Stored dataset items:
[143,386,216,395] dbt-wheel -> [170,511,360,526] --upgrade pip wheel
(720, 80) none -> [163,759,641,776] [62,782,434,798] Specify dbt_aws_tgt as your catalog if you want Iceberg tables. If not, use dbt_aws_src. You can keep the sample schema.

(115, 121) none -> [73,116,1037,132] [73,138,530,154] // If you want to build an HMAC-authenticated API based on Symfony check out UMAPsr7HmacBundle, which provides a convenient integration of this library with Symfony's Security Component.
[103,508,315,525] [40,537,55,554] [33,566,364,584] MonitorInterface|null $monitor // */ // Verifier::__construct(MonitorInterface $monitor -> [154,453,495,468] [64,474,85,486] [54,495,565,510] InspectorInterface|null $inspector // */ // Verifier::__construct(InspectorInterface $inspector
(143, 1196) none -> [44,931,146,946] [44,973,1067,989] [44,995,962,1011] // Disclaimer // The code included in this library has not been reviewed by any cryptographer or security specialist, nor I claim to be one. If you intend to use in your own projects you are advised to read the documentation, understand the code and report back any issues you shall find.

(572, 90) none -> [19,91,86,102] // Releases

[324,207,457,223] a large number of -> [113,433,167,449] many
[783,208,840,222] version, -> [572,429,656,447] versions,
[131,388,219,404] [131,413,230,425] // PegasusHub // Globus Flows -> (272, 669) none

→ **Exercise aim**: Please write out only the lines from the one containing "[103,508,315,525] [40,537,55,554] [33,566,364,584]" to the end of the records above, exactly, both ends included.

→ **Response to the task**:
[103,508,315,525] [40,537,55,554] [33,566,364,584] MonitorInterface|null $monitor // */ // Verifier::__construct(MonitorInterface $monitor -> [154,453,495,468] [64,474,85,486] [54,495,565,510] InspectorInterface|null $inspector // */ // Verifier::__construct(InspectorInterface $inspector
(143, 1196) none -> [44,931,146,946] [44,973,1067,989] [44,995,962,1011] // Disclaimer // The code included in this library has not been reviewed by any cryptographer or security specialist, nor I claim to be one. If you intend to use in your own projects you are advised to read the documentation, understand the code and report back any issues you shall find.

(572, 90) none -> [19,91,86,102] // Releases

[324,207,457,223] a large number of -> [113,433,167,449] many
[783,208,840,222] version, -> [572,429,656,447] versions,
[131,388,219,404] [131,413,230,425] // PegasusHub // Globus Flows -> (272, 669) none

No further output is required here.